» Data supplied:
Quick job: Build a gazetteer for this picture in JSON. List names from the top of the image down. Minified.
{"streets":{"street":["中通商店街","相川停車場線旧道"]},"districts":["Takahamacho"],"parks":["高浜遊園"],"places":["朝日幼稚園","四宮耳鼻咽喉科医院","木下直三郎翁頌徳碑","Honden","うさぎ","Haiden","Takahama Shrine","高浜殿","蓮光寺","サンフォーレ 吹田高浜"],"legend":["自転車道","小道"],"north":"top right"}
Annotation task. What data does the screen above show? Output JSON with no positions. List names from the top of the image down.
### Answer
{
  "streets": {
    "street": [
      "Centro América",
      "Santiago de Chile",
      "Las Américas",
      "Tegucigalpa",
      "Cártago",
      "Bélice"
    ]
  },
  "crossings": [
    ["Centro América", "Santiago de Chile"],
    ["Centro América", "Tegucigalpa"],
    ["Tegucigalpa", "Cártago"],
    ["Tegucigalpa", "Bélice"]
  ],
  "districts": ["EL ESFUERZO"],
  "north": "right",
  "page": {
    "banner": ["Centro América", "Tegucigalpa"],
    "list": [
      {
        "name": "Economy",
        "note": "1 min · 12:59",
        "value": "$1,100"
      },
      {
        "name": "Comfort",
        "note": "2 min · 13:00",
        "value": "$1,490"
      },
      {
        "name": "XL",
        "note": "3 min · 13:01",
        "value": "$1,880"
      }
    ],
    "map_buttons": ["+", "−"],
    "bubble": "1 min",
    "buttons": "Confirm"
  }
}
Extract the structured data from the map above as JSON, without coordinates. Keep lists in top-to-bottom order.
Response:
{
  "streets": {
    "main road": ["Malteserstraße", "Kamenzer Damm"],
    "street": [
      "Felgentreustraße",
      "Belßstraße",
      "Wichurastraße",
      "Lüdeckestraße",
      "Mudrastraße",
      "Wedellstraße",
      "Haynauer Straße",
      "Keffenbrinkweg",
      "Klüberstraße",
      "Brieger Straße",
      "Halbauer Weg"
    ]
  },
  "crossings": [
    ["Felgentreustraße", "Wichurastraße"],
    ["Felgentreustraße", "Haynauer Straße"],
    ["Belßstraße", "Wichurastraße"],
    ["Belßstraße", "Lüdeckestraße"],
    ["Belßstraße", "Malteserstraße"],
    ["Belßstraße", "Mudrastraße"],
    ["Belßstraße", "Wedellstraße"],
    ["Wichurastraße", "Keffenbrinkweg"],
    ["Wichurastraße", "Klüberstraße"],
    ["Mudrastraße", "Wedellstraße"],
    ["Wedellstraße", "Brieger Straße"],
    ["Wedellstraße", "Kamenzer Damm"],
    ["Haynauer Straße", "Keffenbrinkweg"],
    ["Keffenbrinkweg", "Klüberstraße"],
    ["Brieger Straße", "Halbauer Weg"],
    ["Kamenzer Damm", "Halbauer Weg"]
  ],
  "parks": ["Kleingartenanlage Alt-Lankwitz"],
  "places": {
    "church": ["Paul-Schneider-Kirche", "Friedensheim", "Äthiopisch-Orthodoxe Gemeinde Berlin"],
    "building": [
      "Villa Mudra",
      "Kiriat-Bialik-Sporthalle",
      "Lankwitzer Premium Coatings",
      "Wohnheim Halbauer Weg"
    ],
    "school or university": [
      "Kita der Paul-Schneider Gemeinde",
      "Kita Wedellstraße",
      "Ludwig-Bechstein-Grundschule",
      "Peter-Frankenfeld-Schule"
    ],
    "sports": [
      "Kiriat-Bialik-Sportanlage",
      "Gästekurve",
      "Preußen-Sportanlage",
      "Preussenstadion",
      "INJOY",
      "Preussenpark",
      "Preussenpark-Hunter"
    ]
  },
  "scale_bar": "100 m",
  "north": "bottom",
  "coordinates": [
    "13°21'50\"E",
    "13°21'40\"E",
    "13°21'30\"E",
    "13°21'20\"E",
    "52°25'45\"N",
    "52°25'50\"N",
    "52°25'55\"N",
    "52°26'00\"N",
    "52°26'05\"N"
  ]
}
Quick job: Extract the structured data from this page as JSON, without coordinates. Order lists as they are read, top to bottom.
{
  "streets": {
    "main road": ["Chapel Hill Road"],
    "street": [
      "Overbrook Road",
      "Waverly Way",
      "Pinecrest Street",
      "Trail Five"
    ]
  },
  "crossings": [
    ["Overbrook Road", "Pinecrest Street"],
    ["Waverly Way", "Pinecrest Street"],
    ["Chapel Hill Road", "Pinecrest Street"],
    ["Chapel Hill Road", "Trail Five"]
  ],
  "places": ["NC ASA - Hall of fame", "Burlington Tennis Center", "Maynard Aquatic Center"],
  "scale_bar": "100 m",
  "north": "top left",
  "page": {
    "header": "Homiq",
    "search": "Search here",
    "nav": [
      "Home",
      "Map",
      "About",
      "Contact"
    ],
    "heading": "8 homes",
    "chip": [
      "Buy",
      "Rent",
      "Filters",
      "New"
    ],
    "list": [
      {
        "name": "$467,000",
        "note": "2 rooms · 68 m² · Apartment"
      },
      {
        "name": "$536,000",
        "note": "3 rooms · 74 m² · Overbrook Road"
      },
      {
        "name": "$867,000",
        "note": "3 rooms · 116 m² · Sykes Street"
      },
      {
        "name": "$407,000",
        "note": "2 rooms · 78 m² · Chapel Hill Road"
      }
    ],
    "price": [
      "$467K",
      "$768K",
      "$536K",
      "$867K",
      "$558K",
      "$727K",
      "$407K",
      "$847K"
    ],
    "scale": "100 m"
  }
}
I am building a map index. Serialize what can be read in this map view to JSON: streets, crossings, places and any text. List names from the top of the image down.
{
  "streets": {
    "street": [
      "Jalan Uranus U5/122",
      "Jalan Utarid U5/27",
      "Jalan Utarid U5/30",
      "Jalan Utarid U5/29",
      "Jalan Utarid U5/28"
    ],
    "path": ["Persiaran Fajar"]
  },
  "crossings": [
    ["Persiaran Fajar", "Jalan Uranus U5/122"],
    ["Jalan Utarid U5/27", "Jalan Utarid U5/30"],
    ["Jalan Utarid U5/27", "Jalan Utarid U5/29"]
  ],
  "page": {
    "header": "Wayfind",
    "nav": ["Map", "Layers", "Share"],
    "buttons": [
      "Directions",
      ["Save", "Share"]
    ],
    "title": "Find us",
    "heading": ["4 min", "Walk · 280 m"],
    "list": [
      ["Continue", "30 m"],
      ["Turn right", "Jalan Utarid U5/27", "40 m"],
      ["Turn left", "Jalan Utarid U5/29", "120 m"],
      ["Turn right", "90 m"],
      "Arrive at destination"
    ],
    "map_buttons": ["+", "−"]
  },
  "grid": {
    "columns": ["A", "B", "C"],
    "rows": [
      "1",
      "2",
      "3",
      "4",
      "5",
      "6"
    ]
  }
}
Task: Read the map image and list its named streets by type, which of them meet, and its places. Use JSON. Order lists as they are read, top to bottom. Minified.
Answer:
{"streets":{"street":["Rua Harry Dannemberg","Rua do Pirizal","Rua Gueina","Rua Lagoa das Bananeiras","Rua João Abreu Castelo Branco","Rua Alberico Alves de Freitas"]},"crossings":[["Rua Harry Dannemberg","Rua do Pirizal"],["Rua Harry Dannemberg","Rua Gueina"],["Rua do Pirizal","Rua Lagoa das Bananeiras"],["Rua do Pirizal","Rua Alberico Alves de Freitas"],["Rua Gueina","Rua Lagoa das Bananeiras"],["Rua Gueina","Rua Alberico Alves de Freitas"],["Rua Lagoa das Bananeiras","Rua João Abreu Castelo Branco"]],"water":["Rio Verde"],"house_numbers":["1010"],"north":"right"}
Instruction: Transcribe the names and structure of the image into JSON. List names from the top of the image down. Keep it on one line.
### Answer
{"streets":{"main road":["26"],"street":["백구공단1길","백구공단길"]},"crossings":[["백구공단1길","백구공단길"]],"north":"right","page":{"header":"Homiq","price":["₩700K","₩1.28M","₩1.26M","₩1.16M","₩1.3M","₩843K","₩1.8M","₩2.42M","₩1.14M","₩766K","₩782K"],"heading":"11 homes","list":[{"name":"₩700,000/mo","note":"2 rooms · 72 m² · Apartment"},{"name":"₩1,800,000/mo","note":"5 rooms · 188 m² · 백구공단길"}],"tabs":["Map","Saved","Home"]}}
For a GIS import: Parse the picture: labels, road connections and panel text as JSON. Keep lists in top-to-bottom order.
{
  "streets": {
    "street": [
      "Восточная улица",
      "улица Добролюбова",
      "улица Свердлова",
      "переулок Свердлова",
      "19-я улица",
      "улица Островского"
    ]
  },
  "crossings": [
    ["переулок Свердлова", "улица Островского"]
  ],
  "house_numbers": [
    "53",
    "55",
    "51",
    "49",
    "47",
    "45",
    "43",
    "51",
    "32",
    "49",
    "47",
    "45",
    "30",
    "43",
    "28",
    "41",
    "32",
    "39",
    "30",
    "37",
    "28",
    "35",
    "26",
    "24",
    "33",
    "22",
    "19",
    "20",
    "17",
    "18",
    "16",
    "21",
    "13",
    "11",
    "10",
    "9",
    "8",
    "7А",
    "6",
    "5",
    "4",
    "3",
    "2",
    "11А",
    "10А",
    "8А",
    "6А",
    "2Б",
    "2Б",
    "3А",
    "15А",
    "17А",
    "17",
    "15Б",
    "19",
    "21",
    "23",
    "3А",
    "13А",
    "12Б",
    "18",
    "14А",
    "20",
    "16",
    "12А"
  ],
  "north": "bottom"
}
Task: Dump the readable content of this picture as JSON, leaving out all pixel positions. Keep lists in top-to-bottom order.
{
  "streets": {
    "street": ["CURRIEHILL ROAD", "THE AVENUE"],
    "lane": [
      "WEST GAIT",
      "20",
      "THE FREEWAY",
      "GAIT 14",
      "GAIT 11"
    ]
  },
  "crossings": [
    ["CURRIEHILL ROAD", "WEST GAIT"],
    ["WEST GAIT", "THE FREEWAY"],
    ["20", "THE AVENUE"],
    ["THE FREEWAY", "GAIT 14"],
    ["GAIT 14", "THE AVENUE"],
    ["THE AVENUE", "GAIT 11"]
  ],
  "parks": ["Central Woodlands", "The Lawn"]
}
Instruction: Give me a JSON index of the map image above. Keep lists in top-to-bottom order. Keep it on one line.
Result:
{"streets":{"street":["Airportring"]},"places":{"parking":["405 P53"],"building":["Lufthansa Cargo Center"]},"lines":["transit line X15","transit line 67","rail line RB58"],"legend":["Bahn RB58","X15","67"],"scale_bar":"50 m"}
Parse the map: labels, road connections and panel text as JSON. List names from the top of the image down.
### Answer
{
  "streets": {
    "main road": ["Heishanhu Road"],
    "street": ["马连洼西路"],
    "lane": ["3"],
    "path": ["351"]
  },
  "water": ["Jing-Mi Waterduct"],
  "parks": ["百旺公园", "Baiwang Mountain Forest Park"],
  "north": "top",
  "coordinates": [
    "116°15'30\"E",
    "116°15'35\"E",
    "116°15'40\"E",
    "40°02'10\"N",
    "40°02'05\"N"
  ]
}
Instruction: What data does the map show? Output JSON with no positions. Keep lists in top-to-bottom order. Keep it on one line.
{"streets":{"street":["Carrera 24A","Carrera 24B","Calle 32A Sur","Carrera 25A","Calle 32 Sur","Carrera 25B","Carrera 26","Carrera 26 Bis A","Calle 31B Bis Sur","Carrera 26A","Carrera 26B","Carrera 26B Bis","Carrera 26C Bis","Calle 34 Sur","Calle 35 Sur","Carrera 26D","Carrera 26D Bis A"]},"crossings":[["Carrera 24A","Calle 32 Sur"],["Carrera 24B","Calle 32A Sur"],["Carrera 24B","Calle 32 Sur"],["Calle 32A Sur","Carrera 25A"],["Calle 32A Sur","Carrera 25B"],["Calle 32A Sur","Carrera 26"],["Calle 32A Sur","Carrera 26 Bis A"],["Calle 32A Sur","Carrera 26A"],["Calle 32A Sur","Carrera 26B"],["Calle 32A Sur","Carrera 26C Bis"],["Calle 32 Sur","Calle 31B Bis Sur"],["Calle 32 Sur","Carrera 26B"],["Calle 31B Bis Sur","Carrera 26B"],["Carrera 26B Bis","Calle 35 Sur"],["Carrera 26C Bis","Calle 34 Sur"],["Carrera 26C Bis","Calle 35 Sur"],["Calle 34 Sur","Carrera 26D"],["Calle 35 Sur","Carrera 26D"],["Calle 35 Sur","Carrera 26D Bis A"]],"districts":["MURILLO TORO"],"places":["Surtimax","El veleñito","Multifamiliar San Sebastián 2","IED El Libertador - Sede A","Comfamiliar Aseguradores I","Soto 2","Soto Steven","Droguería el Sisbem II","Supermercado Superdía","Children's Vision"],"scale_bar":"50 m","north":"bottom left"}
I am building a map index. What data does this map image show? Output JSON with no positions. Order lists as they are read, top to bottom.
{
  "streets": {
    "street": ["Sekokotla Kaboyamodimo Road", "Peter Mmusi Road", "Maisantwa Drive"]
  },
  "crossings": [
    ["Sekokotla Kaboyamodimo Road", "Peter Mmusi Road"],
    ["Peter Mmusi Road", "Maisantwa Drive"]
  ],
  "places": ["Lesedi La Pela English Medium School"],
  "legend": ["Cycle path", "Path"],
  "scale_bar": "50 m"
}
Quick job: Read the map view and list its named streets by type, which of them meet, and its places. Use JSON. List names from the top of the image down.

» Brief:
State how many lines in the preceding material contain the word "above", and give nothing else.

» Solved problem:
3